-------- DATA LISTING
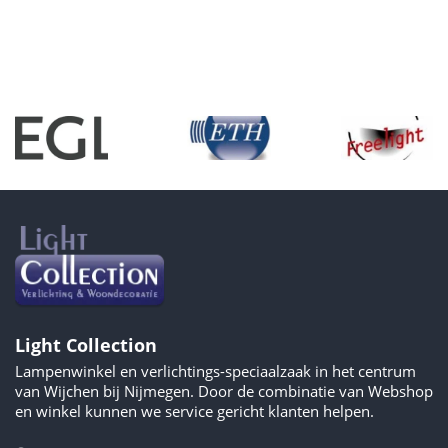
Light Collection
Lampenwinkel en verlichtings-speciaalzaak in het centrum
van Wijchen bij Nijmegen. Door de combinatie van Webshop
en winkel kunnen we service gericht klanten helpen.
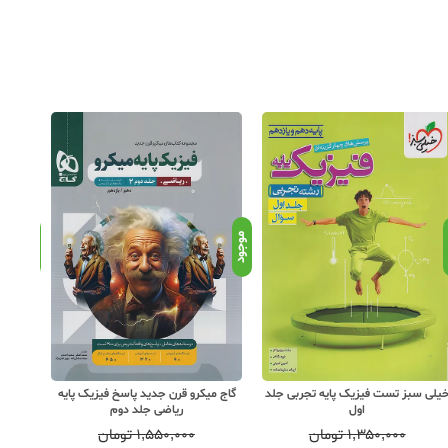
د
موجود
موجود
یلی سبز تست فیزیک پایه تجربی جلد
گاج میکرو قرن جدید پاسخ فیزیک پایه
گاج می
اول
ریاضی جلد دوم
۱,۳۵۰,۰۰۰
تومان
۱,۵۵۰,۰۰۰
تومان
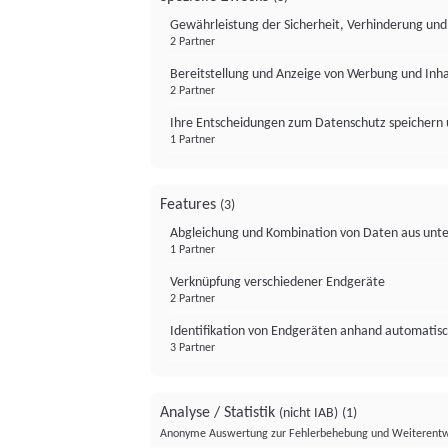
Gewährleistung der Sicherheit, Verhinderung un
2 Partner
Bereitstellung und Anzeige von Werbung und Inh
2 Partner
Ihre Entscheidungen zum Datenschutz speichern 
1 Partner
Features
(3)
Abgleichung und Kombination von Daten aus unte
1 Partner
Verknüpfung verschiedener Endgeräte
2 Partner
Identifikation von Endgeräten anhand automatisc
3 Partner
Analyse / Statistik
(nicht IAB)
(1)
Anonyme Auswertung zur Fehlerbehebung und Weiterentw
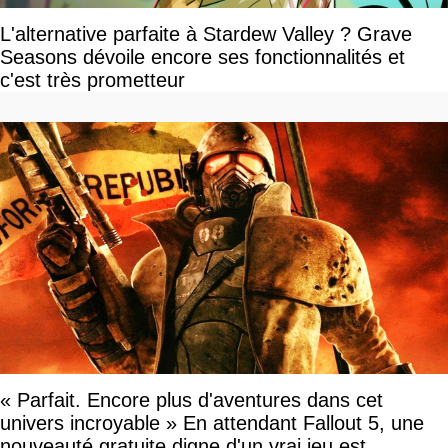
L'alternative parfaite à Stardew Valley ? Grave
Seasons dévoile encore ses fonctionnalités et
c'est très prometteur
« Parfait. Encore plus d'aventures dans cet
univers incroyable » En attendant Fallout 5, une
nouveauté gratuite digne d'un vrai jeu est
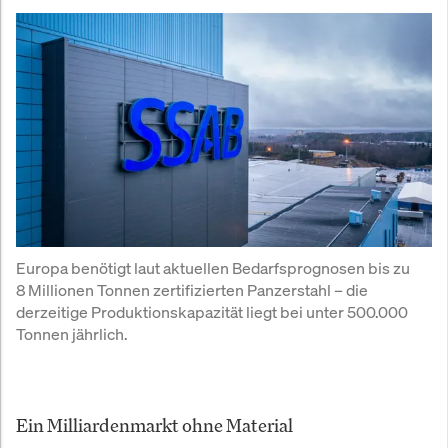
Europa benötigt laut aktuellen Bedarfsprognosen bis zu 
8 Millionen Tonnen zertifizierten Panzerstahl – die 
derzeitige Produktionskapazität liegt bei unter 500.000 
Tonnen jährlich.
Ein Milliardenmarkt ohne Material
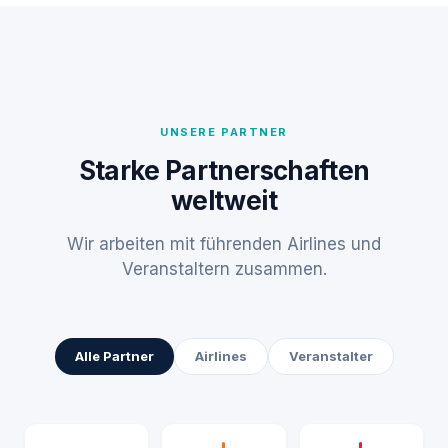
UNSERE PARTNER
Starke Partnerschaften
weltweit
Wir arbeiten mit führenden Airlines und
Veranstaltern zusammen.
Alle Partner
Airlines
Veranstalter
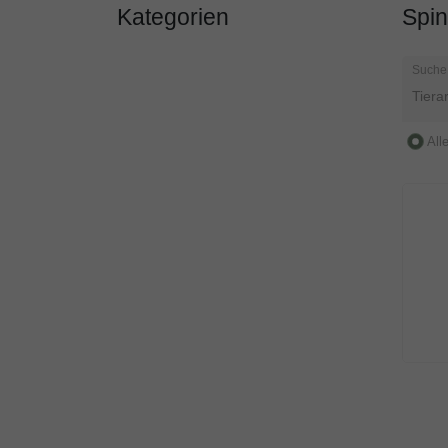
Kategorien
Spi
Suche
All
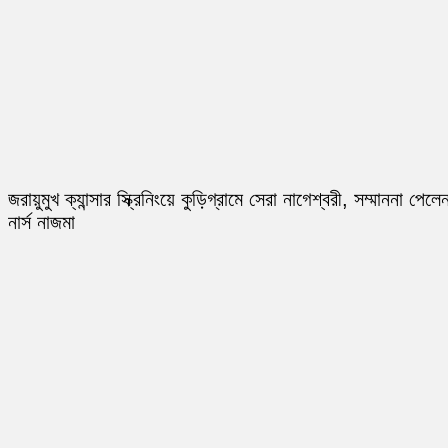
জরায়ুমুখ ক্যান্সার স্ক্রিনিংয়ে কুড়িগ্রামে সেরা নাগেশ্বরী, সম্মাননা পেলে
নার্স নাজমা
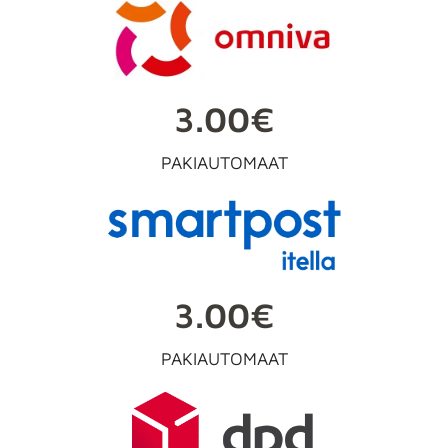
3.00€
PAKIAUTOMAAT
3.00€
PAKIAUTOMAAT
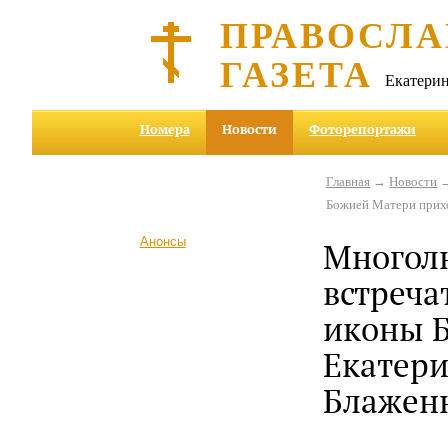
ПРАВОСЛА
ГАЗЕТА
Екатерин
Номера
Новости
Фоторепортажи
Главная
→
Новости
→
Божией Матери прихо
Анонсы
Многол
встреча
иконы 
Екатери
Блаженн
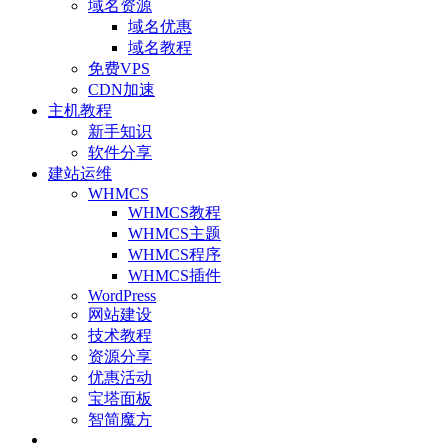
域名资源
域名优惠
域名教程
免费VPS
CDN加速
主机教程
新手知识
软件分享
建站运维
WHMCS
WHMCS教程
WHMCS主题
WHMCS程序
WHMCS插件
WordPress
网站建设
技术教程
资源分享
优惠活动
宝塔面板
智简魔方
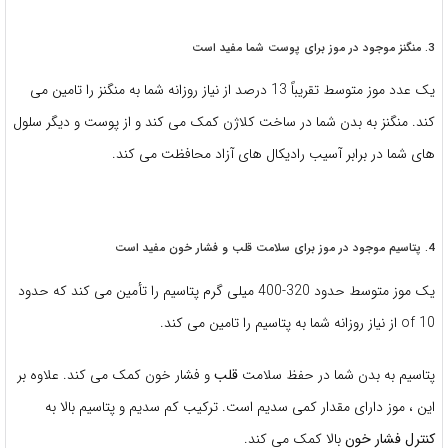
3. منگنز موجود در موز برای پوست شما مفید است
یک عدد موز متوسط ​​تقریباً 13 درصد از نیاز روزانه شما به منگنز را تامین می
کند. منگنز به بدن شما در ساخت کلاژن کمک می کند و از پوست و دیگر سلول
های شما در برابر آسیب رادیکال های آزاد محافظت می کند.
4. پتاسیم موجود در موز برای سلامت قلب و فشار خون مفید است
یک موز متوسط ​​حدود 320-400 میلی گرم پتاسیم را تأمین می کند که حدود
10 of از نیاز روزانه شما به پتاسیم را تامین می کند.
پتاسیم به بدن شما در حفظ سلامت
قلب
و فشار خون کمک می کند. علاوه بر
این ، موز دارای مقدار کمی سدیم است. ترکیب کم سدیم و پتاسیم بالا به
کنترل فشار خون
بالا کمک می کند.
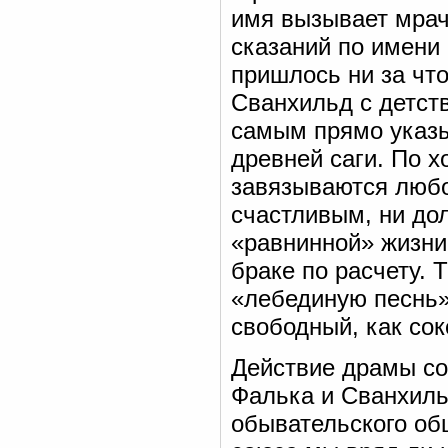
имя вызывает мрач
сказаний по имени
пришлось ни за что
Сванхильд с детств
самым прямо указы
древней саги. По 
завязываются любо
счастливым, ни до
«равнинной» жизни
браке по расчету.
«лебединую песнь»
свободный, как сок
Действие драмы со
Фалька и Сванхиль
обывательского об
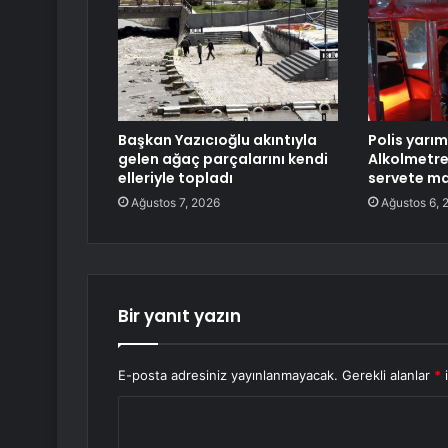
Başkan Yazıcıoğlu akıntıyla
Polis yarım
gelen ağaç parçalarını kendi
Alkolmetr
elleriyle topladı
servete ma
Ağustos 7, 2026
Ağustos 6, 
Bir yanıt yazın
E-posta adresiniz yayınlanmayacak.
Gerekli alanlar
*
i
Y
o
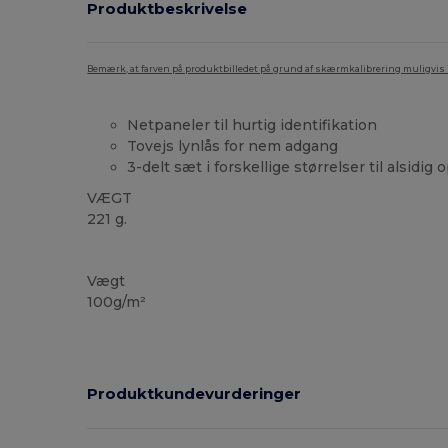
Produktbeskrivelse
Bemærk, at farven på produktbilledet på grund af skærmkalibrering muligvis ik
Netpaneler til hurtig identifikation
Tovejs lynlås for nem adgang
3-delt sæt i forskellige størrelser til alsidig
VÆGT
221 g.
Tåre væk
Vægt
100g/m²
Produktkundevurderinger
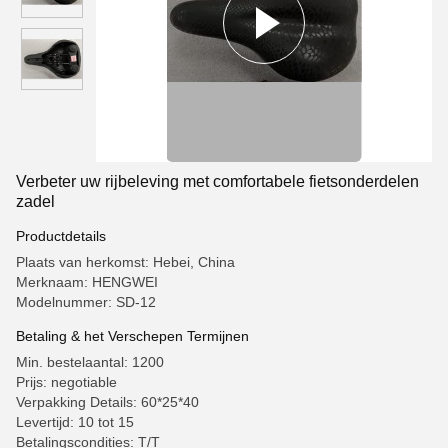
Verbeter uw rijbeleving met comfortabele fietsonderdelen
zadel
Productdetails
Plaats van herkomst: Hebei, China
Merknaam: HENGWEI
Modelnummer: SD-12
Betaling & het Verschepen Termijnen
Min. bestelaantal: 1200
Prijs: negotiable
Verpakking Details: 60*25*40
Levertijd: 10 tot 15
Betalingscondities: T/T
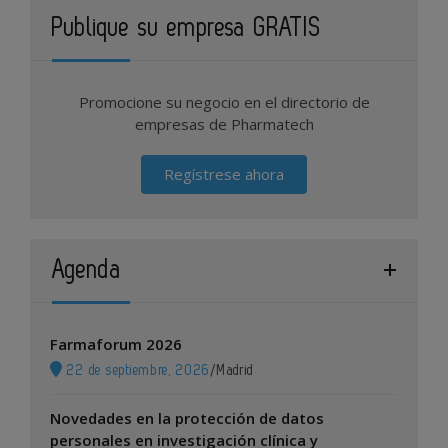
Publique su empresa GRATIS
Promocione su negocio en el directorio de
empresas de Pharmatech
Regístrese ahora
Agenda
Farmaforum 2026
22 de septiembre, 2026
/
Madrid
Novedades en la protección de datos
personales en investigación clínica y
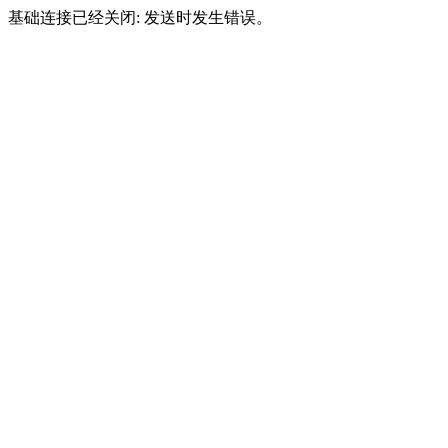
基础连接已经关闭: 发送时发生错误。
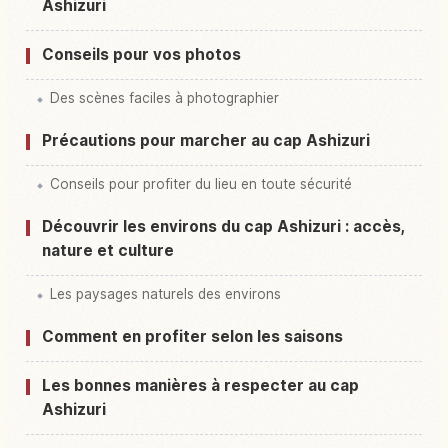
Ashizuri
Conseils pour vos photos
Des scènes faciles à photographier
Précautions pour marcher au cap Ashizuri
Conseils pour profiter du lieu en toute sécurité
Découvrir les environs du cap Ashizuri : accès,
nature et culture
Les paysages naturels des environs
Comment en profiter selon les saisons
Les bonnes manières à respecter au cap
Ashizuri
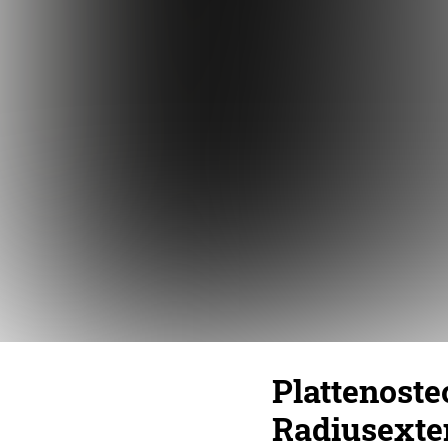
Plattenoste
Radiusexte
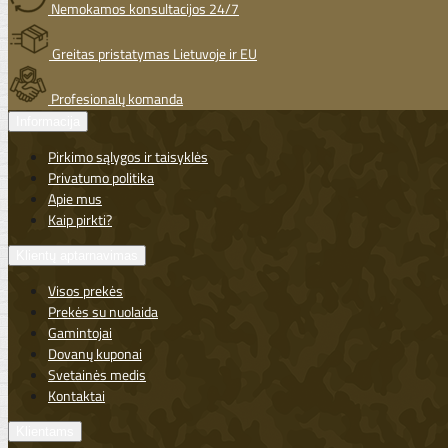
Nemokamos konsultacijos 24/7
Greitas pristatymas Lietuvoje ir EU
Profesionalų komanda
Informacija
Pirkimo sąlygos ir taisyklės
Privatumo politika
Apie mus
Kaip pirkti?
Klientų aptarnavimas
Visos prekės
Prekės su nuolaida
Gamintojai
Dovanų kuponai
Svetainės medis
Kontaktai
Klientams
----------------
* ASSIGNED TASK: Write out the text of all the records again, substituting "PAKKIAUTOMAATTI" for every "PAKIAUTOMAAT" and leaving everything else unchanged. Omit the pictures.

* SOLUTION TO THIS EXERCISE:
Light Collection
Lampenwinkel en verlichtings-speciaalzaak in het centrum
van Wijchen bij Nijmegen. Door de combinatie van Webshop
en winkel kunnen we service gericht klanten helpen.
د
موجود
موجود
یلی سبز تست فیزیک پایه تجربی جلد
گاج میکرو قرن جدید پاسخ فیزیک پایه
گاج می
اول
ریاضی جلد دوم
۱,۳۵۰,۰۰۰
تومان
۱,۵۵۰,۰۰۰
تومان
Gewährleistung der Sicherheit, Verhinderung un
2 Partner
Bereitstellung und Anzeige von Werbung und Inh
2 Partner
Ihre Entscheidungen zum Datenschutz speichern 
1 Partner
Features
(3)
Abgleichung und Kombination von Daten aus unte
1 Partner
Verknüpfung verschiedener Endgeräte
2 Partner
Identifikation von Endgeräten anhand automatisc
3 Partner
Analyse / Statistik
(nicht IAB)
(1)
Anonyme Auswertung zur Fehlerbehebung und Weiterentw
L'alternative parfaite à Stardew Valley ? Grave
Seasons dévoile encore ses fonctionnalités et
c'est très prometteur
« Parfait. Encore plus d'aventures dans cet
univers incroyable » En attendant Fallout 5, une
nouveauté gratuite digne d'un vrai jeu est
Europa benötigt laut aktuellen Bedarfsprognosen bis zu 
8 Millionen Tonnen zertifizierten Panzerstahl – die 
derzeitige Produktionskapazität liegt bei unter 500.000 
Tonnen jährlich.
Ein Milliardenmarkt ohne Material
UNSERE PARTNER
Starke Partnerschaften
weltweit
Wir arbeiten mit führenden Airlines und
Veranstaltern zusammen.
Alle Partner
Airlines
Veranstalter
Kategorien
Spi
Suche
All
জরায়ুমুখ ক্যান্সার স্ক্রিনিংয়ে কুড়িগ্রামে সেরা নাগেশ্বরী, সম্মাননা পেলে
নার্স নাজমা
3.00€
PAKKIAUTOMAATTI
3.00€
PAKKIAUTOMAATTI
ПРАВОСЛА
ГАЗЕТА
Екатерин
Номера
Новости
Фоторепортажи
Главная
→
Новости
→
Божией Матери прихо
Анонсы
Многол
встреча
иконы 
Екатери
Блаженн
域名资源
域名优惠
域名教程
免费VPS
CDN加速
主机教程
新手知识
软件分享
建站运维
WHMCS
WHMCS教程
WHMCS主题
WHMCS程序
WHMCS插件
WordPress
网站建设
技术教程
资源分享
优惠活动
宝塔面板
智简魔方
3. منگنز موجود در موز برای پوست شما مفید است
یک عدد موز متوسط ​​تقریباً 13 درصد از نیاز روزانه شما به منگنز را تامین می
کند. منگنز به بدن شما در ساخت کلاژن کمک می کند و از پوست و دیگر سلول
های شما در برابر آسیب رادیکال های آزاد محافظت می کند.
4. پتاسیم موجود در موز برای سلامت قلب و فشار خون مفید است
یک موز متوسط ​​حدود 320-400 میلی گرم پتاسیم را تأمین می کند که حدود
10 of از نیاز روزانه شما به پتاسیم را تامین می کند.
پتاسیم به بدن شما در حفظ سلامت
قلب
و فشار خون کمک می کند. علاوه بر
این ، موز دارای مقدار کمی سدیم است. ترکیب کم سدیم و پتاسیم بالا به
کنترل فشار خون
بالا کمک می کند.
имя вызывает мрач
сказаний по имени
пришлось ни за что
Сванхильд с детств
самым прямо указы
древней саги. По 
завязываются любо
счастливым, ни до
«равнинной» жизни
браке по расчету.
«лебединую песнь»
свободный, как сок
Действие драмы со
Фалька и Сванхиль
обывательского об
Başkan Yazıcıoğlu akıntıyla
Polis yarım
gelen ağaç parçalarını kendi
Alkolmetr
elleriyle topladı
servete ma
Ağustos 7, 2026
Ağustos 6, 
Bir yanıt yazın
E-posta adresiniz yayınlanmayacak.
Gerekli alanlar
*
i
Y
o
Produktbeskrivelse
Bemærk, at farven på produktbilledet på grund af skærmkalibrering muligvis ik
Netpaneler til hurtig identifikation
Tovejs lynlås for nem adgang
3-delt sæt i forskellige størrelser til alsidig
VÆGT
221 g.
Tåre væk
Vægt
100g/m²
Produktkundevurderinger
Verbeter uw rijbeleving met comfortabele fietsonderdelen
zadel
Productdetails
Plaats van herkomst: Hebei, China
Merknaam: HENGWEI
Modelnummer: SD-12
Betaling & het Verschepen Termijnen
Min. bestelaantal: 1200
Prijs: negotiable
Verpakking Details: 60*25*40
Levertijd: 10 tot 15
Betalingscondities: T/T
Publique su empresa GRATIS
Promocione su negocio en el directorio de
empresas de Pharmatech
Regístrese ahora
Agenda
Farmaforum 2026
22 de septiembre, 2026
/
Madrid
Novedades en la protección de datos
personales en investigación clínica y
基础连接已经关闭: 发送时发生错误。
Ashizuri
Conseils pour vos photos
Des scènes faciles à photographier
Précautions pour marcher au cap Ashizuri
Conseils pour profiter du lieu en toute sécurité
Découvrir les environs du cap Ashizuri : accès,
nature et culture
Les paysages naturels des environs
Comment en profiter selon les saisons
Les bonnes manières à respecter au cap
Ashizuri
Plattenoste
Radiusexte
Nemokamos konsultacijos 24/7
Greitas pristatymas Lietuvoje ir EU
Profesionalų komanda
Informacija
Pirkimo sąlygos ir taisyklės
Privatumo politika
Apie mus
Kaip pirkti?
Klientų aptarnavimas
Visos prekės
Prekės su nuolaida
Gamintojai
Dovanų kuponai
Svetainės medis
Kontaktai
Klientams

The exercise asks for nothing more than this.